*** Opening Data under study ***
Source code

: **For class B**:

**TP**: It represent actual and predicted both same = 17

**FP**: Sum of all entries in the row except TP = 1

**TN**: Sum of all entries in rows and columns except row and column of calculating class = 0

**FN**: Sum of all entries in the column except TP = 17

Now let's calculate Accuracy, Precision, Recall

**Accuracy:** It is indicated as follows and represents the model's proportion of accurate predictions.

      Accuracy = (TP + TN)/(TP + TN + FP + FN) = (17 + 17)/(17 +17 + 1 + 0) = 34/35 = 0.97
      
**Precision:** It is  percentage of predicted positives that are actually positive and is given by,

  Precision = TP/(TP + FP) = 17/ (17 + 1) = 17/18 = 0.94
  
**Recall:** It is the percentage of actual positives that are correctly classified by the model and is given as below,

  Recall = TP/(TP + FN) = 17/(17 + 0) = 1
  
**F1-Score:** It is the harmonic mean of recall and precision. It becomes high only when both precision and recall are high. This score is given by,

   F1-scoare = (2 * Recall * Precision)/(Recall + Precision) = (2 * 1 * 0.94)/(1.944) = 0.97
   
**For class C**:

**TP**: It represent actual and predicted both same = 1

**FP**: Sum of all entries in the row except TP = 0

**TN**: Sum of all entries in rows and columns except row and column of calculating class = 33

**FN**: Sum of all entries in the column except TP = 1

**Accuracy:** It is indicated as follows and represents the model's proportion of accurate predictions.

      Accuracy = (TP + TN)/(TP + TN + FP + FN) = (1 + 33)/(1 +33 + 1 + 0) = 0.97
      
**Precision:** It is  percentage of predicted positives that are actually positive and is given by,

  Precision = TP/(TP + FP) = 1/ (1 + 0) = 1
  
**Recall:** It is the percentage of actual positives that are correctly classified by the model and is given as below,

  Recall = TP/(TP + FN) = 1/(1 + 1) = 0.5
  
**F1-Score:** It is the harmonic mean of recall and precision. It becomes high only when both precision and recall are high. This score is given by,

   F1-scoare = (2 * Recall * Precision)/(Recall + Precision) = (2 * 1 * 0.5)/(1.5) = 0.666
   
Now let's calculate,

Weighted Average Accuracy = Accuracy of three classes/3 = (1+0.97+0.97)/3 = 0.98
*** Closing Data under study ***
> What you need to do
Which of the lines in the data hold the string "same"? Report each of them by copying it.

> Output of the exercise
**TP**: It represent actual and predicted both same = 17
**TP**: It represent actual and predicted both same = 1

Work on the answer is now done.